Leadership in Service Industry

The past few decades has seen unprecedented growth of service industry. In fact we can today say that the service industry is at its maturity stage.

The gamut of services that make up for the significant contribution towards the GDP of the economy are numerous ranging from financial services, health care, hospitality, travel, insurance, information services, retail, utilities, information technology enabled services including social network and media services etc.

One of the prominent features of service industry that we see is the use of technology and standardized processes to drive operations.

Every company makes investments into technology and offer gamut of services to the customers. Every service company tries its best to increase its operational efficiency and protect its bottom line while trying to increase its market share.

Doing business efficiently and offering best service at the cheapest rates is what these companies are aiming to achieve.

In the bargain most service organizations tend to lose out in the longer run and fail to see a real healthy growth in revenues.

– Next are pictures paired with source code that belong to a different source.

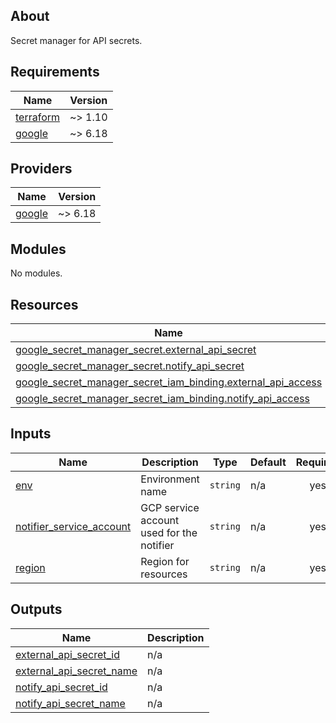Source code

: <!-- BEGIN_TF_DOCS -->


## About

Secret manager for API secrets.

## Requirements

| Name | Version |
|------|---------|
| <a name="requirement_terraform"></a> [terraform](#requirement\_terraform) | ~> 1.10 |
| <a name="requirement_google"></a> [google](#requirement\_google) | ~> 6.18 |

## Providers

| Name | Version |
|------|---------|
| <a name="provider_google"></a> [google](#provider\_google) | ~> 6.18 |

## Modules

No modules.

## Resources

| Name | Type |
|------|------|
| [google_secret_manager_secret.external_api_secret](https://registry.terraform.io/providers/hashicorp/google/latest/docs/resources/secret_manager_secret) | resource |
| [google_secret_manager_secret.notify_api_secret](https://registry.terraform.io/providers/hashicorp/google/latest/docs/resources/secret_manager_secret) | resource |
| [google_secret_manager_secret_iam_binding.external_api_access](https://registry.terraform.io/providers/hashicorp/google/latest/docs/resources/secret_manager_secret_iam_binding) | resource |
| [google_secret_manager_secret_iam_binding.notify_api_access](https://registry.terraform.io/providers/hashicorp/google/latest/docs/resources/secret_manager_secret_iam_binding) | resource |

## Inputs

| Name | Description | Type | Default | Required |
|------|-------------|------|---------|:--------:|
| <a name="input_env"></a> [env](#input\_env) | Environment name | `string` | n/a | yes |
| <a name="input_notifier_service_account"></a> [notifier\_service\_account](#input\_notifier\_service\_account) | GCP service account used for the notifier | `string` | n/a | yes |
| <a name="input_region"></a> [region](#input\_region) | Region for resources | `string` | n/a | yes |

## Outputs

| Name | Description |
|------|-------------|
| <a name="output_external_api_secret_id"></a> [external\_api\_secret\_id](#output\_external\_api\_secret\_id) | n/a |
| <a name="output_external_api_secret_name"></a> [external\_api\_secret\_name](#output\_external\_api\_secret\_name) | n/a |
| <a name="output_notify_api_secret_id"></a> [notify\_api\_secret\_id](#output\_notify\_api\_secret\_id) | n/a |
| <a name="output_notify_api_secret_name"></a> [notify\_api\_secret\_name](#output\_notify\_api\_secret\_name) | n/a |

<!-- END_TF_DOCS -->
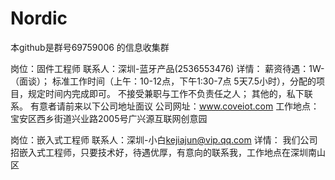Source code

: # Nordic
本github是群号69759006 的信息收集群

岗位：固件工程师
联系人：深圳-蓝牙产品(2536553476)
详情：
薪资待遇：1W-（面谈）；
标准工作时间（上午：10-12点，下午1:30-7点  5天7.5小时），分配的项目，规定时间内完成即可。
不接受兼职与工作不负责任之人；
其他的，私下联系。
有意者请前来以下公司地址面议
公司网址：www.coveiot.com
工作地点：宝安区西乡街道兴业路2005号广兴源互联网创意园


岗位：嵌入式工程师
联系人：深圳-小白<kejiajun@vip.qq.com>
详情：
我们公司招嵌入式工程师，只要技术好，待遇优厚，有意向的联系我，工作地点在深圳南山区

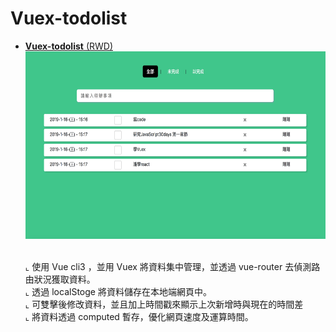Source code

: 
 # Vuex-todolist
- <a href="https://joechen0730.github.io/Vuex-todolist/" target="blank"><B>Vuex-todolist</B> (RWD)</a> <BR>
  <a href="https://joechen0730.github.io/Vuex-todolist/" target="blank"><img src="vuexTodolist.jpg" width="700" height="300"><BR></a> <BR>
  
  ⌞ 使用 Vue cli3 ，並用 Vuex 將資料集中管理，並透過 vue-router 去偵測路由狀況獲取資料。<BR>
  ⌞ 透過 localStoge 將資料儲存在本地端網頁中。<BR>
  ⌞ 可雙擊後修改資料，並且加上時間戳來顯示上次新增時與現在的時間差 <BR>
  ⌞ 將資料透過 computed 暫存，優化網頁速度及運算時間。<BR>
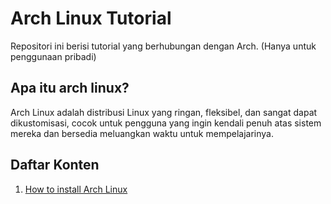# Arch Linux Tutorial

Repositori ini berisi tutorial yang berhubungan dengan Arch. (Hanya untuk penggunaan pribadi)

## Apa itu arch linux?

Arch Linux adalah distribusi Linux yang ringan, fleksibel, dan sangat dapat dikustomisasi, cocok untuk pengguna yang ingin kendali penuh atas sistem mereka dan bersedia meluangkan waktu untuk mempelajarinya.

## Daftar Konten

1. [How to install Arch Linux](install/README.md)

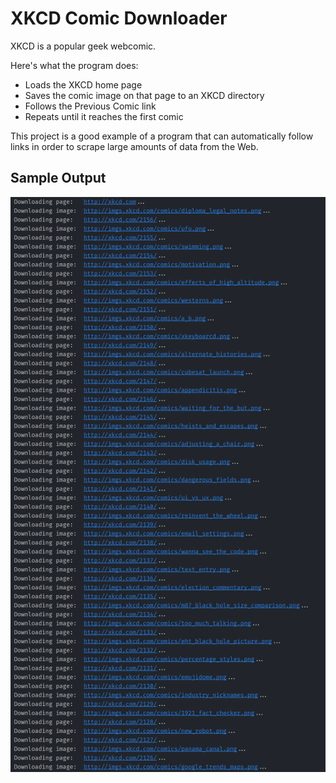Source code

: # XKCD Comic Downloader

XKCD is a popular geek webcomic.

Here's what the program does:
- Loads the XKCD home page
- Saves the comic image on that page to an XKCD directory
- Follows the Previous Comic link
- Repeats until it reaches the first comic

This project is a good example of a program that can automatically follow links in order to scrape large amounts of data from the Web.

## Sample Output
<p align=center>
  <img src=./sample_output.png alt=sample console output>
</p>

This happens only because they have failed to perceive the right direction and leadership strategies for service companies.

Most often these companies are found to have adopted the strategies and plans that are appropriate for the ‘Product’ companies.

A service company needs to create that edge by doing things differently from the others, while continuing to strive for operational excellence and efficiency from within.

While competition can easily duplicate the service offering, maintaining leadership calls for a different mindset and thinking in terms of continuous innovation and providing enhanced value of customer experience and service.

Southwest Airlines, McDonald’s, Wal-Mart and credit card companies like Bank of America, Citi Bank credit cards have grown to become leaders in their market segment globally not only because of their service offerings and competitiveness, but by design to become customer centric Organizations that is driven to innovate all the time and outperform themselves all the time.

The major difference is that these organizations are built and think differently than the rest of the companies.

These organizations too are driven by the same philosophy of operational efficiency, excellence and quality etc. But the difference lies not in their procedures but in the people that manage the operations and the management.

Each of these Companies have tried to achieve excellence by choosing to focus few value propositions and create customized service experience that is difficult to be copied or matched by competition.

When Bank of America introduced its credit cards in the market, they chose to build such robust processes and equipped with technology they promised fastest delivery of credit cards to the customers, which no other company could match at that point of time.

The pain of having to apply and wait for the card to reach the customer through mail after due verification and authentication was something that this bank chose to attack and work to address this major pain point.

While the rest of the credit card offerings would have been the same as the others in the market, they managed to score over the others and managed to establish their leadership overnight. This was not all, the company further went on to provide enhanced value to personalized customer service to customers.

Any customer could expect the customer service to be flexible and go out of the way to facilitate the customer’s special requests. The bank being a service industry had got their focus and strategy just right.